He llegado a la conclusión, después de muchas horas escuchando a quienes piden consejo para sus quehaceres, que arrancamos mal el siglo XXI. Hemos sido pioneros en algo que nos afecta gravemente. Nos hemos hecho con una nuevas instrucciones para la gestión de vivir, así de contundente, y he llegado a resumir ese cambio en una sola frase: vivimos bajo presión, y para salir de la presión sólo buscamos escapes. No sé si se me entiende. Pregunto a los matrimonios recién casados cómo les va su trabajo, y él me dice que se levanta a las cuatro de la mañana, ella a las siete, que se ven cuando llegan a casa a deshora, se ponen una serie y, cuando terminan los créditos de apertura, empiezan a cerrar los ojos. Me dicen que han elegido un tipo de vida que les abruma, pero cuando les pregunto si piensan hacer algo al respecto, me dicen que todo el mundo está así, que nadie se puede bajar del tren. Entre vivir y sinvivir, parece como si todos hubieran votado sinvivir. En los documentales de animales salvajes vemos cómo el leopardo busca su presa con tiempo y mimo, es decir, usa de su tiempo para preparar el ataque. Sin embargo el ser humano, salido de las manos de Dios a su imagen y semejanza, ha optado por dirigir el ataque hacia sí mismo, ha elegido la autodepredación, guau.

Dice el Señor en el Evangelio de hoy que hay que “trabajar no por el alimento que perece, sino por el alimento que perdura para la vida eterna, el que os dará el Hijo del hombre”. Yo creo que es una frase que no cabe en las agendas del hombre contemporáneo. “Bastante tengo con sobrevivir”, dicen. “¿Un alimento que no perece?, ¡pero si pensar en el que perece me lleva media vida!”. Y así sale el hombre, despiezado, a fragmentos: un trozo para Dios, otro para el golf, otro para la familia, otro para los amigos de toda la vida. Y lo peor es que uno llega a la cama y no se duerme, porque hay todavía que despejar lo mucho que le espera al día siguiente.

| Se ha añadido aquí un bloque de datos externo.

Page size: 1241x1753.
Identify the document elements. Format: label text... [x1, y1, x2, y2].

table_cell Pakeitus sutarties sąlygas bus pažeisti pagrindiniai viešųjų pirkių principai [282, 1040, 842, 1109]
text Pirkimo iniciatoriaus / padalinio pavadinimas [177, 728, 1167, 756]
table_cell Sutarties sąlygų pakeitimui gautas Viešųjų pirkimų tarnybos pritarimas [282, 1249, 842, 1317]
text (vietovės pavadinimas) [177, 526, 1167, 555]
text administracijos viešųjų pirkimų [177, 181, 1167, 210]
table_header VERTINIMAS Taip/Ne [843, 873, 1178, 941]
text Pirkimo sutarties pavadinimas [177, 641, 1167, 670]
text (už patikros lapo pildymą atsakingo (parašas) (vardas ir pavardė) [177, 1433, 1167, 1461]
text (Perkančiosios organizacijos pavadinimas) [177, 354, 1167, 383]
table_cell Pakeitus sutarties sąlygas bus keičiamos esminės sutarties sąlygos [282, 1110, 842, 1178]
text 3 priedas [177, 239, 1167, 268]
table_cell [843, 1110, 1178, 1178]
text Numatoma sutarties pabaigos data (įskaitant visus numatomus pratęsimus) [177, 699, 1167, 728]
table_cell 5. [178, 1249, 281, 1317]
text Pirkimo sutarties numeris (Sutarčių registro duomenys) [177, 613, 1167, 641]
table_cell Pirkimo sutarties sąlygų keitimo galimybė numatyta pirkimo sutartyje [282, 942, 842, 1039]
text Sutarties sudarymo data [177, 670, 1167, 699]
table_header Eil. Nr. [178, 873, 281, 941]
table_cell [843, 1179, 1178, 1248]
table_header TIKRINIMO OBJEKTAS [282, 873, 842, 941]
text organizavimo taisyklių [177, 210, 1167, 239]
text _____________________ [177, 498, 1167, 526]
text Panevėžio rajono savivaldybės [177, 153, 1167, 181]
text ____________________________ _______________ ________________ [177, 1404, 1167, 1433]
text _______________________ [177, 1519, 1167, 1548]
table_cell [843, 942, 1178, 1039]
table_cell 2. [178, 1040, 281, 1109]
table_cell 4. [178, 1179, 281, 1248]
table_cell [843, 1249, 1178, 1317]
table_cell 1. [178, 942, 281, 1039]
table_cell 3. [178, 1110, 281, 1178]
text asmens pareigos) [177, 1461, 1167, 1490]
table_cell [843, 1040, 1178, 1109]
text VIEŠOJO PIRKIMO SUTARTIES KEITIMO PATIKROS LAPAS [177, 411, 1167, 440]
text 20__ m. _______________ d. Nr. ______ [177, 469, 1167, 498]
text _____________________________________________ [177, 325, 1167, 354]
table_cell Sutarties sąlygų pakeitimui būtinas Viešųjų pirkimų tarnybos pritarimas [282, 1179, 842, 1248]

La presión del día y el escape… la presión y el escape… así nos va. Tanta presión sólo puede conducir a escapes mayúsculos, la bebida, la ludopatía, la inanidad de las revisiones de fotos en Instagram, y la pérdida de un tiempo que es la estructura con la que Dios cuenta para hacerse el encontradizo. Y la oración se convierte en el apéndice del día, una especie de coletazo último que le decimos a Dios casi de mala gana, “es que hoy, como ayer, no he tenido tiempo, vaya, a ver si mañana…” Y le metemos en su bolsillo cinco minutos, diez minutos… ¡Al que es eterno le damos una migaja de diez minutos! Y eso es porque no sabemos trabajar por el alimento que perdura para la vida eterna. Nos dijeron que el trabajo nos pondría en sociedad, pero se olvidaron de enseñarnos a vivir. Y Dios no está en el centro del día. Ha desaparecido. No es que Dios no se deje oír, es que todos los días trabajamos para poner una piedra más en la Gran Muralla China de la incomunicación con Él.

Pero lo más irrisorio es que trabajamos por el metal que caduca, por las cosas que mueren. Ya lo decía San Pablo, nos esforzamos por el laurel de los vencedores (que se marchita al instante) y cuantas vigilias de entrenamiento por tan poco. ¡Qué pena que nadie nos haya enseñado a saber elegir!